July retail sales came in softer than hoped, easing to 0.5% from 0.9% (consensus 0.6%). The data point to wavering consumer confidence, a headwind for growth. At the same time, July producer prices surprised to the upside: headline PPI rose to 3.3% year-over-year from 2.4% (vs. 2.5% expected), while core PPI climbed to 3.7% from 2.6%. The upside surprise underscores policymakers’ concern that elevated import tariffs are feeding through to prices.
Given this backdrop, the Federal Reserve may hold off on near-term policy changes. That’s echoed in the tone shift from officials: where signals had leaned dovish, they’re now more wait-and-see. Richmond Fed President Thomas Barkin and St. Louis Fed President Alberto Musalem both said it’s too early to judge whether rising consumer prices or a cooling labor market is the greater risk, arguing for more data before acting.
Eurozone
The euro is firming versus the dollar and pound, but weakening against the yen.
All eyes are on Wednesday’s 11:00 (GMT+2) release of euro-area inflation. Economists expect headline CPI to hold at 2.0% year-over-year—right on the ECB’s target—and core at 2.3%. A print in line with forecasts would suggest stable price pressures and justify a steady policy stance until the growth hit from U.S. tariffs becomes clearer—likely toward year-end. A Reuters poll shows most economists expect the ECB to keep rates unchanged until December, with easing possible thereafter.
United Kingdom
Sterling is gaining on the dollar but losing ground to the euro and yen.

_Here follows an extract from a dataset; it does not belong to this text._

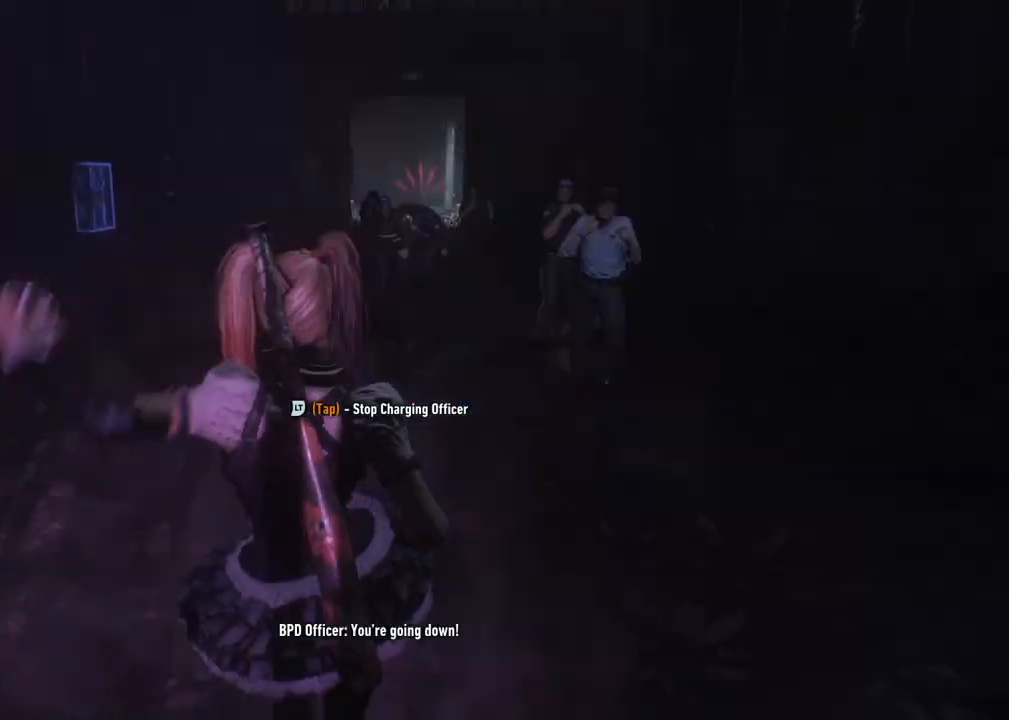
{"buttons": [], "left_stick": "center", "right_stick": "center", "events": [[50, "L2", "up"], [150, "L2", "down"], [200, "L2", "up"], [300, "L2", "down"], [417, "L2", "up"]]}
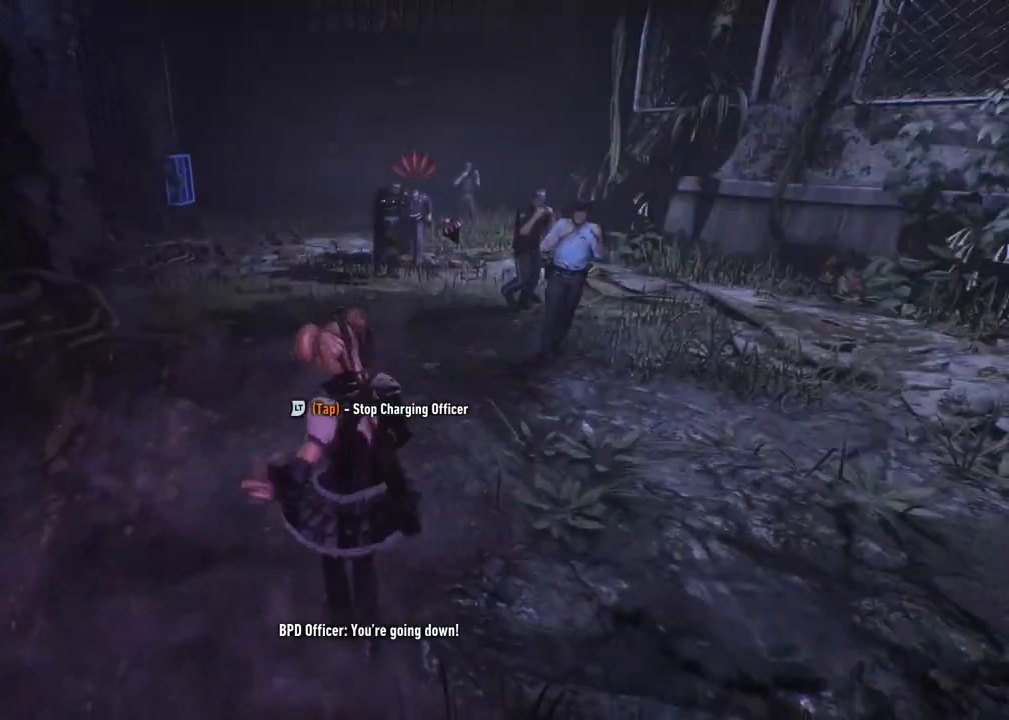
{"buttons": [], "left_stick": "up-right", "right_stick": "center", "events": [[383, "left_stick", "up-right"]]}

On Wednesday at 08:00 (GMT+2), the UK CPI is expected to accelerate to 4.0% year-over-year from 3.6%, with core up to 3.8% from 3.7%—evidence of lingering inflation. That backdrop argues for a pause from the Bank of England after August’s cut from 4.25% to 4.00%, a move passed by just one vote, highlighting deep divisions on the Committee and fragile support for the dovish camp.
Japan
The yen is strengthening against the euro, pound, and dollar.
Preliminary Q2 GDP topped expectations, rising 0.3% q/q (vs. 0.1% forecast) and 1.3% y/y (vs. 0.5%), helped by exports that stayed resilient despite U.S. tariff pressure. Private consumption—over half of output—rose 0.2% (vs. 0.1% expected), capex increased 1.3%, and June industrial production rebounded to 2.1% from -0.1%. With inflation still running above the 2.0% target, the Bank of Japan has room to continue gradual tightening.
Australia
The Australian dollar is weaker versus the euro and yen, but firmer against the pound and U.S. dollar.
July labor data were mixed but decent: unemployment dipped to 4.2% from 4.3% (in line with forecasts), employment rose 24.5k (just shy of 25.3k expected), and full-time jobs swung from -36.7k to +60.5k. Many analysts see the improvement as temporary, expecting joblessness to drift back to 4.3% and hover there for years. The RBA is still seen cutting at least once more before year-end, likely in November.
Oil
Crude is edging lower after weak July data from China: industrial production slowed to 5.7% from 6.8% (an eight-month low) and retail sales fell to 3.7% versus 4.6% expected—signs of cooling demand in the world’s leading oil importer and a risk to global consumption.
Markets are also watching today’s meeting between U.S. President Donald Trump and Russia’s Vladimir Putin. A breakthrough on the Russia-Ukraine conflict could see some sanctions on Russian hydrocarbon exports lifted, boosting supply and pressuring prices. Failing that, the White House may pursue additional tariffs on buyers of Russian energy, which would lend support to crude.